(Pictures with circuit source files)
·····

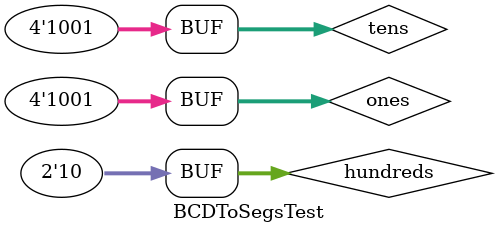
<source format=v>
`timescale 1ns / 1ps


module BCDToSegsTest;

	// Inputs
	reg [3:0] ones;
	reg [3:0] tens;
	reg [1:0] hundreds;

	// Outputs
	wire [23:0] segments;

	// Instantiate the Unit Under Test (UUT)
	BCDToSegs uut (
		.ones(ones), 
		.tens(tens), 
		.hundreds(hundreds), 
		.segments(segments)
	);

	initial begin
		// Initialize Inputs
		ones = 0;
		tens = 0;
		hundreds = 0;

		// Wait 100 ns for global reset to finish
		#100;
        
		// Add stimulus here
		ones = 9;
		tens = 9;
		hundreds = 2;

	end
      
endmodule


</source>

·····

* Exercise details
What is needed is the exact run of lines from the start of the data through the line with "initial begin", both ends included, minus the pictures.

* Output of the exercise
<source format=v>
`timescale 1ns / 1ps


module BCDToSegsTest;

	// Inputs
	reg [3:0] ones;
	reg [3:0] tens;
	reg [1:0] hundreds;

	// Outputs
	wire [23:0] segments;

	// Instantiate the Unit Under Test (UUT)
	BCDToSegs uut (
		.ones(ones), 
		.tens(tens), 
		.hundreds(hundreds), 
		.segments(segments)
	);

	initial begin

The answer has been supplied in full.